At the mention of weapons, several recruits tensed. Rows of large rifles lay on the tables nearby heavy and imposing.
“These,” Damien continued, “are not toys. They are extensions of your strength and discipline. If you can’t control them, they will control you.”
Leah hesitated before picking one up. The metal was cold and heavier than she expected. She tried to steady her grip, but her arms trembled slightly.
“Sanders,” Damien said suddenly.
Her head snapped up. “Y-yes, sir?”
He stepped closer, eyes sharp. “That’s not how you hold it. You’ll lose balance.”
Leah adjusted her stance nervously. “Like this, sir?”
He didn’t answer immediately. He just studied her the faint tremor in her hands, the way she bit her lip in concentration.
“Better,” he said finally, his tone lower. “But you need to focus.”
Leah nodded, her cheeks burning. “Yes, sir.”
Behind them, Ann watched, her hands tightening into fists.
Damien moved down the line, instructing others, but his attention kept drifting back to Leah. Every time she lifted the rifle, he noticed the strain in her shoulders the effort, the determination, and the quiet frustration when it almost slipped.
He wanted to step forward, to guide her hand, to tell her to rest but he couldn’t. Not here. Not now.
He had to remind himself who he was and who she was.
Still, when the weapon nearly fell from her grip, his body reacted before his mind did. He took a step forward, catching himself just in time.
“Maintain focus!” he barked instead, masking the instinct to help. “If you drop that weapon again, you’ll redo the entire drill!”
Leah flinched slightly, her throat tight. “Yes, sir.”
She blinked rapidly, fighting the sting in her eyes.
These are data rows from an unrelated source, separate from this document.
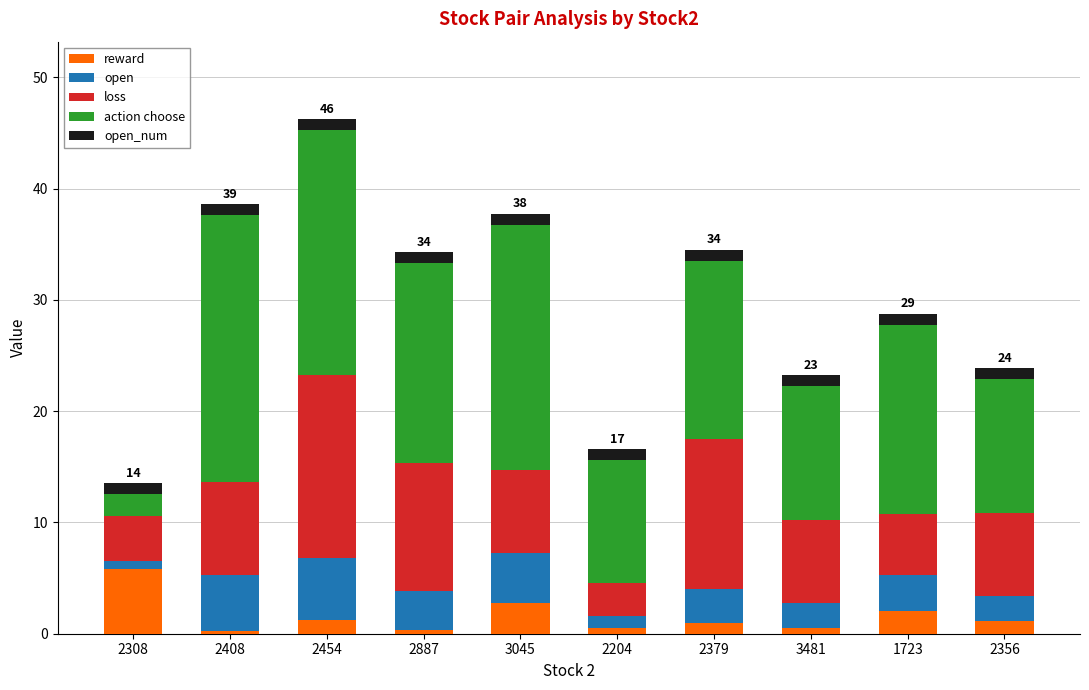

What is the maximum value for reward?

5.8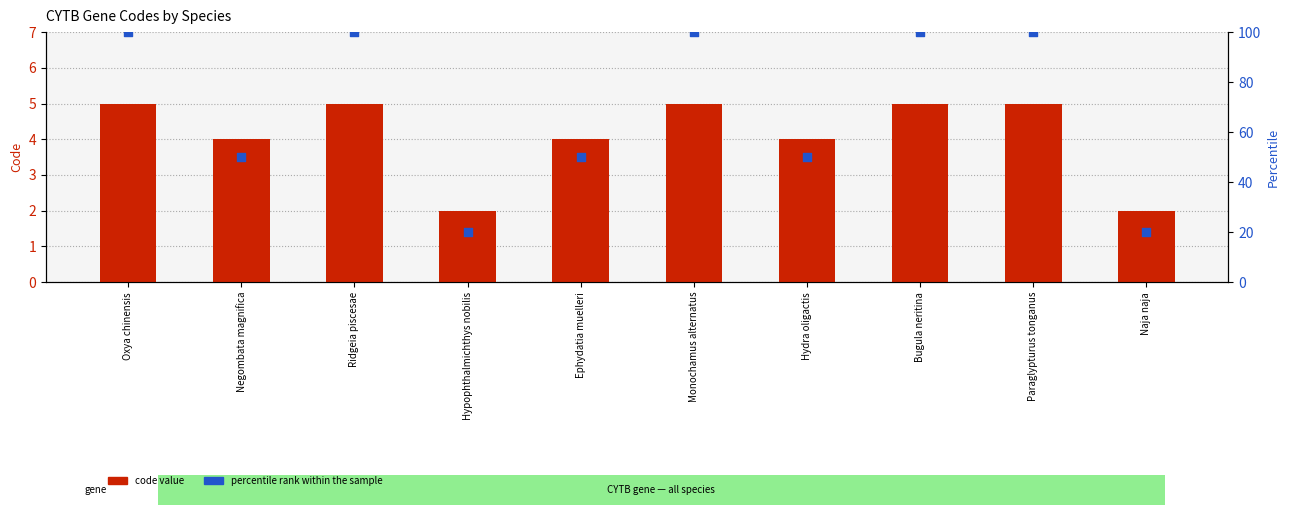

Which series reaches the maximum Y coordinate?

percentile rank within the sample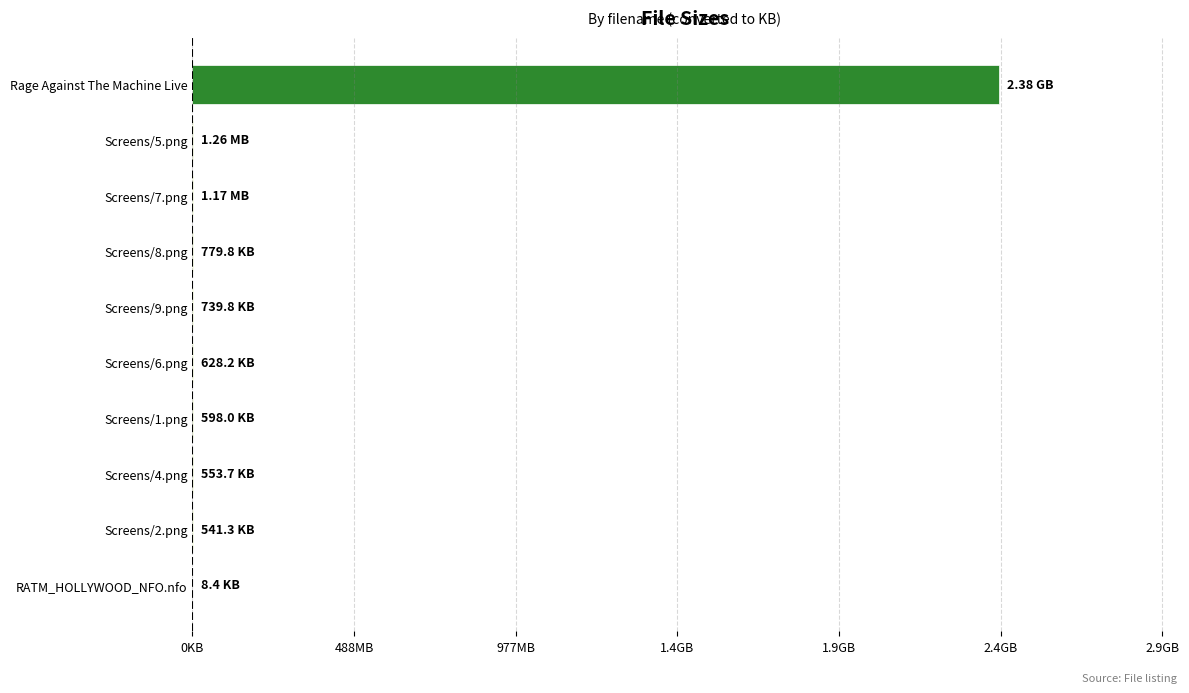

Does the chart contain any negative values?

No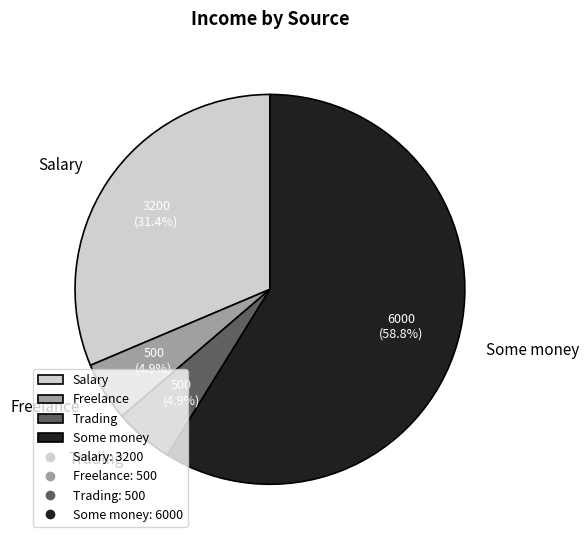

What is the largest slice in the pie chart?

Some money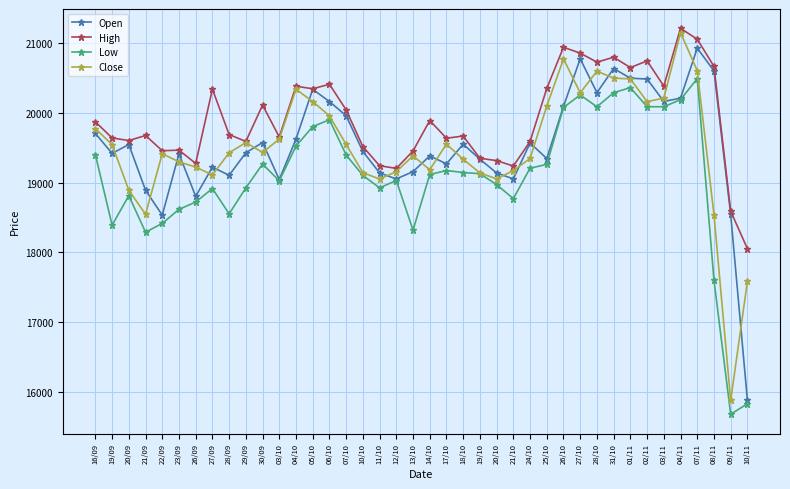

What is the spread (max minus min) of values at 13/10?

1133.5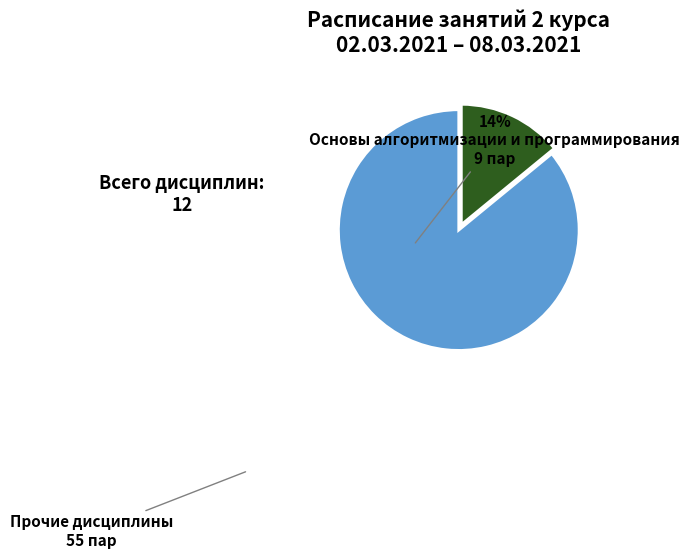

Is the sum of Основы алгоритмизации и программирования and Прочие дисциплины greater than half?

Yes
The day’s heat mixed with exhaustion, and for a moment, her vision blurred.
Damien noticed immediately. The trembling, the slight redness in her eyes.
“Enough,” he said suddenly, his voice softer. “That’s all for now.”
The soldiers frozen . the General never stopped training early.
Damien turned toward Sergeant Louis. “Dismiss the units.”
“Yes, sir.”
As the recruits dispersed, Leah set down her rifle and exhaled shakily. Her eyes still glistened from unshed tears.
From across the field, Damien watched her his expression unreadable, his chest tight.
He didn’t know what frustrated him more her fragility, or the way she somehow made him feel every ounce of it.
And for the first time in years, the unshakable General found himself standing in the middle of his own battlefield one where discipline and emotion were no longer on the same side.